Мастер предупредил Сильвано, что переход тяжелый, и его, возможно, будет все время тошнить, но выйдя после Палермо, Сицилии, Европы в открытые воды земного шара, они вдруг попали в зону ясной погоды. День за днем солнце золотило волны, море оставалось спокойным, без барашков и гребней, лишь бесчисленные возвышенности, лоснясь, раскатывали по его поверхности пенные ковры. По ночам это водное кружево светилось и мерцало зеленоватыми блестками. Корабль со свистом летел по морю, а Сильвано таращился в небо такого глубокого цвета, что видны были клубящиеся личинки – это ползали в пурпурной глубине зародыши звезд и ветра. Каждое утро из чрева парохода, как долгоносики из пня, выползали пассажиры и укладывались на солнце; женщины шили и плели кружева, мужчины что-то мастерили, рассказывали о своих планах, бродили кругами по кораблю, надеясь избежать запоров. Почти все ели на палубе, отвергая вонючую столовую. Чтобы превратить корабельное варево во что-то более-менее пристойное, из чемоданов доставались сушеные помидоры, чеснок, колбаса и твердый сыр. В спокойствии моря мастер видел добрый знак, он верил, что счастье повернулось к нему лицом, с удовольствием раскуривал сигары, а по вечерам играл на аккордеоне. Женщины улыбались ему, одна спросила, знает ли он «L'Atlantico» и напела подходящую к волнам мелодию. Мастер ответил, что с удовольствием выучит песню, если она согласится быть его наставником.
От команды и пассажиров, уже побывавших там или получивших письма знакомых, просачивались рассказы о Новом Орлеане: город формой напоминает ятаган, втиснут в излучину великой реки, гроздья мха свешиваются с деревьев, словно птицы, чайная вода заливов кишит аллигаторами, а по улицам разгуливают черные, как эбеновая древесина, люди; мертвые там лежат в мраморных кроватях прямо на земле, и все мужчины носят с собой пистолеты. Один из матросов научил Сильвано слову «морожино» – очень редкое и вкусное холодное лакомство, которое готовят с большим трудом и только на сложной машине.
Молодой человек из поезда уверял, что в Новом Орлеане с легкостью поймут их язык, но столовская старуха, которая успела в Новом Орлеане пожить, похоронить после какой-то эпидемии сына и всю его семью, уехать в Сицилию, вытащить оттуда двух своих племянников, и теперь возвращалась вместе с ними, предупредила, чтобы он бросал свой сицилийский диалект и говорил на нормальном итальянском, а еще лучше – побыстрее выучил американский.

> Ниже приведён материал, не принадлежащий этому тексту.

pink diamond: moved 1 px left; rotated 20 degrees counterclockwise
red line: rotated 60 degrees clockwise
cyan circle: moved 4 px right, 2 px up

– Итальянцы думают, что сицилийцы говорят на своем языке для того, чтобы у всех на глазах замышлять убийства. Американцы думают, что сицилийцы и итальянцы – это одно и то же, ненавидят тех и других, держат их за исчадий зла. Если хотите чего-то добиться, вы должны быть мастером в американском языке.
Их словами можно сломать зубы, думал мастер. Старуха посмотрела на него, словно прочла мысли.
– По глазам вижу, вы не хотите его учить.
– А как же вы? – отбился он. – Вы, разумеется, говорите свободно, а?
– Я выучила много слов, – ответила старуха, – у сына и его детей. Теперь буду учиться у племянников. В Америке обычный порядок переворачивается, и старики учатся у детей. Будьте к этому готовы, мастер.
В последний день пути, когда пароход обогнул острый конец Флориды и вошел в Мексиканский залив, все почуяли мускусный запах земли. Они пересекли некий невидимый барьер, и теперь уже не отдалялись от чего-то, а к чему-то приближались. Мастер вынес аккордеон на палубу и запел высоким голосом никогда не слыханную в поселке песню.
И вот мы плывем в Ла Мерику –
Прощай, наш родительский дом.
Здесь новая жизнь начинается.
Здесь деньги и слава нас ждут.
Дома и льняные рубахи.
Мы станем прекраснее принцев.
Матрос напел смешную американскую песенку – «Куда, куда ты делся, мой маленький щенок?» – но мастер с пренебрежением отверг ее и заиграл «Мою Сицилию». Уверенная поза, волосы, отчаянный голос и приглушенные вздохи аккордеона собирали кольцо женщин и девушек. Однако он верил в ад, где грешников сажают враскорячку в гигантские разогретые ключи или превращают в язычки раскаленных добела колокольчиков.
Под закатным солнцем они заплыли в дельту, вдохнули запах ила и древесного дыма; на западе клубились золотые облака – или то были рассыпавшие пыльцу тычинки неизвестного цветка с очень широким зевом. В сумерках виднелся мерцающий свет боковых каналов, иногда слышался жуткий рев – аллигаторы, сказал палубный матрос; нет, это корову затянуло в трясину, возразила старуха с племянниками. Иммигранты сгрудились у поручня, и корабль, сотрясаясь, вошел в зажатую клещами берегов реку Миссисипи. Сильвано стоял рядом с отцом. На востоке ползла красная луна. С берега донеслось конское ржанье. За несколько часов до Нового Орлеана запах города достиг их ноздрей – вонь выгребных ям и аромат жженого сахара.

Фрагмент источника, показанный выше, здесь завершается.